In concluding these notes, the problem of evil in the Book of Job is unsatisfactory (evil is synonymous with suffering). Has Job committed any evil? According God he has not. Neither has the Adversary. What have we learned from this fable? At the persuasion of the Adversary, the Lord is capable of allowing his most “upright” humans to suffer the worst tragedies -with the loss of family, property, and health. Yet, He still demands complete prostration to His wayward whims. It is not a comforting tale. God is willing to test his most faithful people, with little provocation. The problem of suffering, sometimes called “evil” in the modern sense, is that not only does God allow it to happen, but also He encourages suffering to test His most faithful. How true should we take this tale to be? The story takes place in the fabled land of Uz or “council,” the Book of Job is more of a moral lesson. It does not happen anywhere in particular, unlike other books of the Hebrew Bible.
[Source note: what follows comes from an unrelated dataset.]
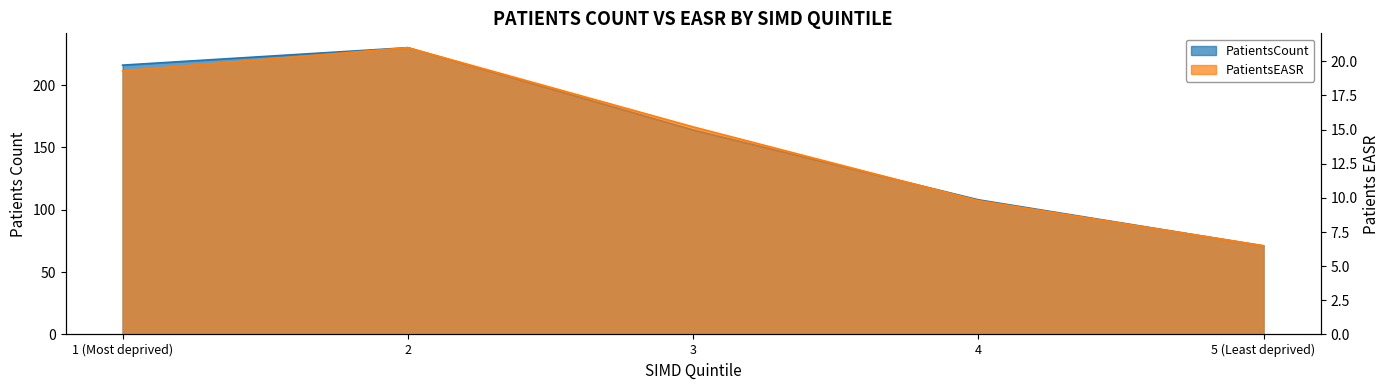

What position from the right is 4?

2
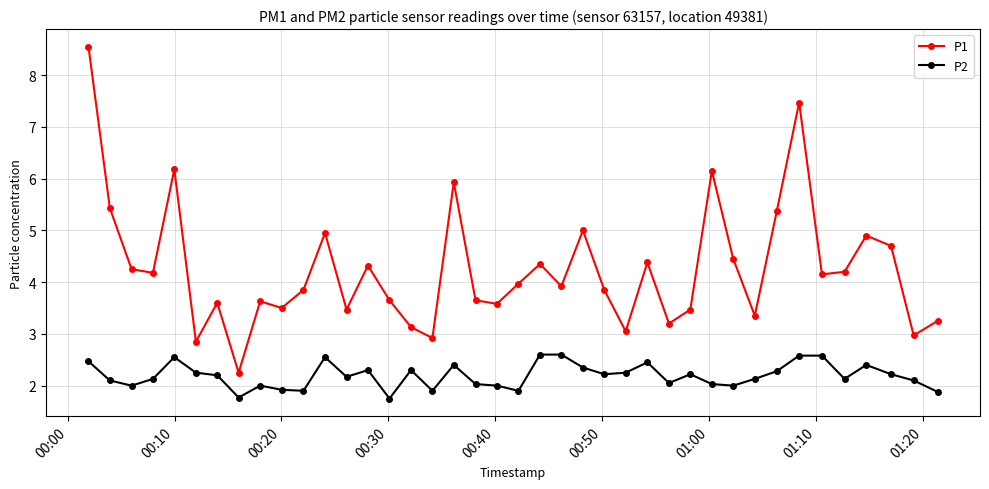

List the series in order of their overall mean, highest first.

P1, P2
What is the intention of the Book of Job? This is a difficult question. Perhaps the lesson is for humans to unceasingly remain in praise of God, even when things seem most difficult. God may bring great suffering upon a man, but He should still be praised. Worshipping God is not a guarantee of personal profit. However, on another level, it is a story about “council.” God relies on the counsel of the Adversary, and Job relies on the counsel of his compatriots, all of whom God shuns. When God confronts Job at the end, God accuses Job of “obscuring counsel without knowledge.” He goes on to boast of His creating the world. God reinforces the image of Job as an insignificant creature amidst a massive world. Anyone who would take counsel, should be sure that they have “knowledge” first, otherwise they risk offending God – perhaps this is a different kind of insecurity God feels than He had espoused in the Book of Genesis, wherein He strictly forbids humans from gaining knowledge. Job never falls into his compatriots’ traps, or if he does he still finds pleasure in the eyes of The Lord, however God falls prey to the Adversary, perhaps desiring to impress him with Job. Perhaps God’s vanity overcomes him. The Book of Job is an existential moral allegory that is, perhaps, most appropriate for modern humans to read and digest, however it is certainly disturbing and discomforting and it is troubling for latter theology to reconcile its Canaanite mythological origins with the Christian or even Islamic conception of God.
For this reading I used Robert Alter’s translation.